L’arrivée vendredi de troupes turques dans le cadre d’une mission de paix au sein de la Finul au Liban, 88 ans après un départ précipité et humiliant de son sol du dernier soldat ottoman, constitue un tournant dans les relations entre Ankara et le monde arabe.
Un contingent turc de 261 hommes, venu par air et par mer, doit rejoindre les quelque 7.000 soldats de la Force intérimaire des Nations unies au Liban sud (Finul), chargée de maintenir la paix à la frontière israélo-libanaise.
La Turquie est le premier Etat musulman à envoyer des troupes participer à la Finul renforcée, déployée au Liban sud, dont la mission est de consolider la trêve entre Israël et le Hezbollah chiite libanais après une guerre au Liban (12 juillet-14 août).
Mais surtout, c’est la première fois que des troupes turques foulent un sol arabe depuis la défaite de l’empire ottoman en 1918, à l’issue de la première guerre mondiale.

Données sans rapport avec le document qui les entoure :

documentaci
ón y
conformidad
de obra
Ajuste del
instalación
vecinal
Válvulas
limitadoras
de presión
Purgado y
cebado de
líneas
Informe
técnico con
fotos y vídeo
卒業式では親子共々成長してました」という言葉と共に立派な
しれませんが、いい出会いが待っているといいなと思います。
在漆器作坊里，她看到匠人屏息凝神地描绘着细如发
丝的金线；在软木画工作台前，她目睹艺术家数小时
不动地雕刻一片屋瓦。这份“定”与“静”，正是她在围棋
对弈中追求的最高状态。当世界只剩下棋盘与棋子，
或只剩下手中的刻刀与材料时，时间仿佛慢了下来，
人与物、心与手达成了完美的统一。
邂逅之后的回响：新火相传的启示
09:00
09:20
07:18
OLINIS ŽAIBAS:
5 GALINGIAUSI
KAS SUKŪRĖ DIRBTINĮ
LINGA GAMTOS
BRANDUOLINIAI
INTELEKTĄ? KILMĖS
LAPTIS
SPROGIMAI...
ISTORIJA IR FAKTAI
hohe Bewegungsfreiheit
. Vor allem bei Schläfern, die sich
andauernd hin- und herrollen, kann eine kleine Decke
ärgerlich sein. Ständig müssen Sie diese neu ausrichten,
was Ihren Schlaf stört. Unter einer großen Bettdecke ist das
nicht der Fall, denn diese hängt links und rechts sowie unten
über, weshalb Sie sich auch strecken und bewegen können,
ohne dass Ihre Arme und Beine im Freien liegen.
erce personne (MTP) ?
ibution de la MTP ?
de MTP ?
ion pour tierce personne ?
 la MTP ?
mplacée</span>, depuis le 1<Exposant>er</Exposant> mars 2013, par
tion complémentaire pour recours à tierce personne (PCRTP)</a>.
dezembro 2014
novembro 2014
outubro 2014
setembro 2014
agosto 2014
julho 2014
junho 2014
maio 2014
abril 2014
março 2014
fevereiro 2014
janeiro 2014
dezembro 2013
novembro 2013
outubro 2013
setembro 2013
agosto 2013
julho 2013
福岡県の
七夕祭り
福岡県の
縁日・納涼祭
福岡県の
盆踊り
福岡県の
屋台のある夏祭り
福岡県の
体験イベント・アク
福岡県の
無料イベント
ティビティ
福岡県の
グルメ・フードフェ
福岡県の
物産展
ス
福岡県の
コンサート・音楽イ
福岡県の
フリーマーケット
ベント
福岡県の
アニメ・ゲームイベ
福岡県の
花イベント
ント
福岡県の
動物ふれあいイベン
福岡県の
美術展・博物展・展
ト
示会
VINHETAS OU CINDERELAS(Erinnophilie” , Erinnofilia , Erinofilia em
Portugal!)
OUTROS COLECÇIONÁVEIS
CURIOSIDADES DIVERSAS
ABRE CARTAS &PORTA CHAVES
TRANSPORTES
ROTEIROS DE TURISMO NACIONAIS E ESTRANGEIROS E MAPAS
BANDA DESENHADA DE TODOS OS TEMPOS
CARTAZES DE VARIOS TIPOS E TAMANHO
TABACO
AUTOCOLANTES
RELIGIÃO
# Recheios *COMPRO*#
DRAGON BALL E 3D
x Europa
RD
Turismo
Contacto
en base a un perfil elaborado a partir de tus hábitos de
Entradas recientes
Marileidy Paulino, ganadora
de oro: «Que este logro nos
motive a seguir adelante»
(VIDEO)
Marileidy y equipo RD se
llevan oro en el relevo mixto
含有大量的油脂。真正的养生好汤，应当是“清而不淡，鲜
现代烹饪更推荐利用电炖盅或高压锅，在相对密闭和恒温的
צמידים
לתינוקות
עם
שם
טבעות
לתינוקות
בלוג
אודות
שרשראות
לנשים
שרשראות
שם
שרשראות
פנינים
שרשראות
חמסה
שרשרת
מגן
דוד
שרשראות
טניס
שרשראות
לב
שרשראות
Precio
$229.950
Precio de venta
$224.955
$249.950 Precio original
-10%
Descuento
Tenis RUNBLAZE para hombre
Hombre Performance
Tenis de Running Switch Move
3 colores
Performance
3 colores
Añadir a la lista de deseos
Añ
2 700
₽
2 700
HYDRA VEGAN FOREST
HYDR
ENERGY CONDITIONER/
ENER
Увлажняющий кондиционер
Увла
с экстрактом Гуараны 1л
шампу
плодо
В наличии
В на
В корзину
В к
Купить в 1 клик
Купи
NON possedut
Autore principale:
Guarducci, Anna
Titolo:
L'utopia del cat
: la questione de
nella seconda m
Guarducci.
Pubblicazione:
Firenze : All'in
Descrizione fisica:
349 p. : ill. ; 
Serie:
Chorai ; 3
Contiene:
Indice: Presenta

Le retrait turc a suivi quatre siècles de domination du monde arabe divisé en provinces, celle du Liban ayant été particulièrement troublée et marquée par des révoltes contre la Sublime porte (surnom du gouvernement ottoman) et des massacres.
Le ressentiment contre la Turquie reste très vif au pays du Cèdre, où vit la plus importante communauté arménienne du Proche-Orient. Les responsables de cette communauté considèrent le déploiement de troupes turques au Liban sud, « d’insulte à la mémoire collective du peuple arménien ».
Au cours des dernières années, la Turquie a cependant tissé des relations politiques, économiques et parfois sécuritaires étroites avec des pays arabes, notamment avec la Syrie -naguère sa bête noire-, le Liban et des pays du Golfe.
Allié d’Israël, membre de l’Otan et de l’Organisation de la conférence islamique, Ankara cherche aussi à peser diplomatiquement.
« La Turquie a un rôle important à jouer dans la paix au Proche-Orient », a récemment déclaré le vice-président syrien Farouk al Chareh.
Durant la guerre d’Israël contre le Hezbollah, la diplomatie turque a joué un rôle actif pour l’établissement d’un cessez-le-feu.
Preuve de leur intérêt pour tout ce qui touche désormais à la situation au Proche-Orient -qu’il s’agisse du Liban ou du conflit israélo-palestinien- les responsables turcs ne cessent de répéter que leur pays « ne peut rester indifférent à la détresse de ses voisins », comme l’a déclaré le ministre des Affaires étrangères Abdullah Gül lors du débat parlementaire sur l’envoi de troupes au Liban.
« Comme d’autres participants à la Finul, nous avons refusé d’avoir à désarmer le Hezbollah », a d’ailleurs affirmé M. Gül qui a souligné que les soldats turcs ne venaient pas au Liban pour combattre.
« La participation de la Turquie à la Finul montre l’importance grandissante de son rôle en tant que facteur de stabilité au Proche-Orient », a affirmé Ibrahim Tabet, auteur d’un livre à paraître sur l’histoire de la Turquie.
Ce point de vue est cependant contesté par des députés arméniens du Liban qui ont encore en mémoire « le génocide » des Arméniens qu’Ankara refuse de reconnaître.
« Les Turcs veulent faire revivre un nouvel empire ottoman au Moyen-Orient. Nous ne comprenons pas pourquoi le gouvernement libanais se montre enthousiaste pour la venue de troupes turques », a estimé Hagop Pakradouni, député arménien au parlement libanais.
« La Turquie doit se réconcilier avec son passé. Si elle vient en terre libanaise aujourd’hui c’est pour protéger les intérêts d’Israël », a-t-il ajouté.
Mais d’autres voix arméniennes sont plus modérées.
« Nous avons beaucoup protesté contre la venue des troupes turques, mais nous sommes Libanais avant tout, et ce n’est pas le moment de créer de nouveaux problèmes alors que le pays vit des heures difficiles, et que la décision d’envoyer des soldats a été adoptée par une résolution de l’Onu », tempère Hagop Kassardjian, un autre député.